(Collected data)
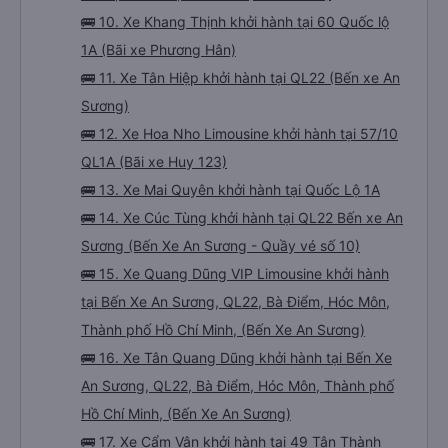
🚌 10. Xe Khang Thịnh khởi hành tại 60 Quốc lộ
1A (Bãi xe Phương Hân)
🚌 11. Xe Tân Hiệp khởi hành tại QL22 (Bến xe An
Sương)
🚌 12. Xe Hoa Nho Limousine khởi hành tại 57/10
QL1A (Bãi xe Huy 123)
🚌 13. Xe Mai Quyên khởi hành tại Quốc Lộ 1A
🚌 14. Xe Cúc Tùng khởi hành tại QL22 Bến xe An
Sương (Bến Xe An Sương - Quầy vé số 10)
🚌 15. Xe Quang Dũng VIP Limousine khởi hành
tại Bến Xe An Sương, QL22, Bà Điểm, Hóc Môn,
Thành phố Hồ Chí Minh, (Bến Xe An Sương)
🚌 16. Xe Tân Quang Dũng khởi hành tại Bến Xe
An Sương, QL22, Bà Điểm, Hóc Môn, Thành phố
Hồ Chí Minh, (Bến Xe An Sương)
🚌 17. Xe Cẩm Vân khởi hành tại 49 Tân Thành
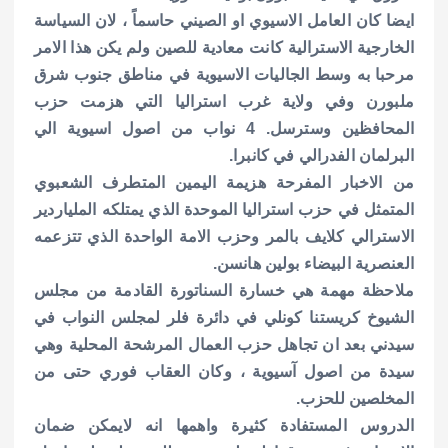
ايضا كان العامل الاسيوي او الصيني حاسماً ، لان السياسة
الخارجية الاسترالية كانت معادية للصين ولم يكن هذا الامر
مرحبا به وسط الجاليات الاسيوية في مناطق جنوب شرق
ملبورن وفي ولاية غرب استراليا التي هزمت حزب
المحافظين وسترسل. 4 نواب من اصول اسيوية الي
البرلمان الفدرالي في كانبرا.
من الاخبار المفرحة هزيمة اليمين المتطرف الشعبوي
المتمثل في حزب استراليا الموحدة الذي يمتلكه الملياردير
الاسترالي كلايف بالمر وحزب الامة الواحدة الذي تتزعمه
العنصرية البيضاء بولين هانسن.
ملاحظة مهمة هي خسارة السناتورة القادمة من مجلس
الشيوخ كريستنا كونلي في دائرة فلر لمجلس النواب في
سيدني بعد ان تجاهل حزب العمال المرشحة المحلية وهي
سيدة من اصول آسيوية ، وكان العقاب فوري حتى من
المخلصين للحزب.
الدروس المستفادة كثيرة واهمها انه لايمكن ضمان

==

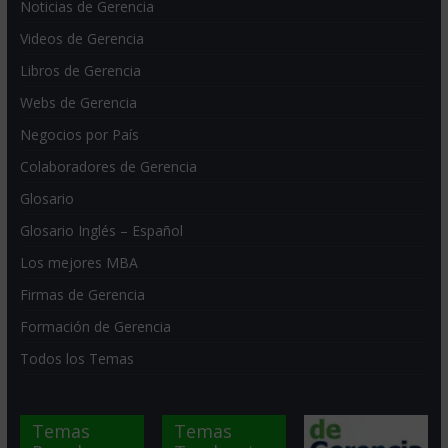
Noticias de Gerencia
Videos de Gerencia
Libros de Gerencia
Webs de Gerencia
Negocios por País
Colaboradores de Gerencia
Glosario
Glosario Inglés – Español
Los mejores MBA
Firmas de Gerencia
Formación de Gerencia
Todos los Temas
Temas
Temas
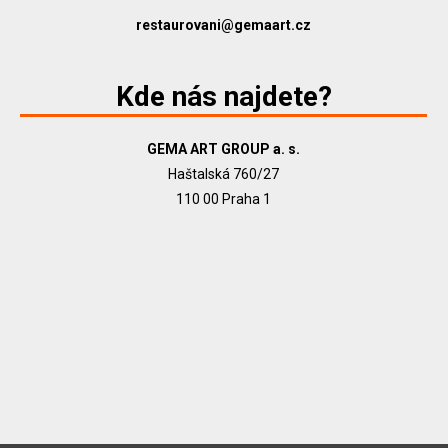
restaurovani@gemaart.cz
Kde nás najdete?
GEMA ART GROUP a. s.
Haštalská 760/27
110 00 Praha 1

...

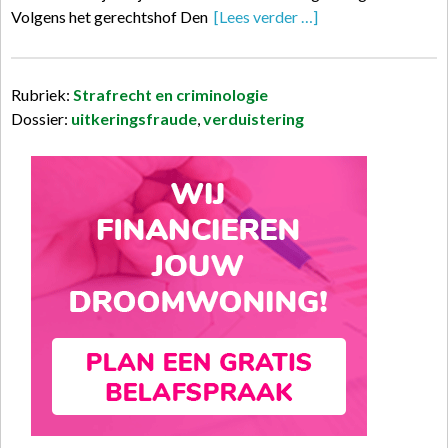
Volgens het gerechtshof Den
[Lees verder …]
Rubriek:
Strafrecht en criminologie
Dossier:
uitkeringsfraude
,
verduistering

• [Your objective]: Copy out the stretch from the line containing "restaurovani@gemaart.cz" through the line containing "110 00 Praha 1", including both of those lines.

• [Response]:
restaurovani@gemaart.cz
Kde nás najdete?
GEMA ART GROUP a. s.
Haštalská 760/27
110 00 Praha 1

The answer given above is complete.